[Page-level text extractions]
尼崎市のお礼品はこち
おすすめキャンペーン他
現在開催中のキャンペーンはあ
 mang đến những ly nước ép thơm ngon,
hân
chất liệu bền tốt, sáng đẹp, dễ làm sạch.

▸ **Exercise directions**:
Give the text of all the items again, substituting "人気" for every occurrence of "おすすめ" and leaving everything else unchanged.

▸ **Result**:
尼崎市のお礼品はこち
人気キャンペーン他
現在開催中のキャンペーンはあ
 mang đến những ly nước ép thơm ngon,
hân
chất liệu bền tốt, sáng đẹp, dễ làm sạch.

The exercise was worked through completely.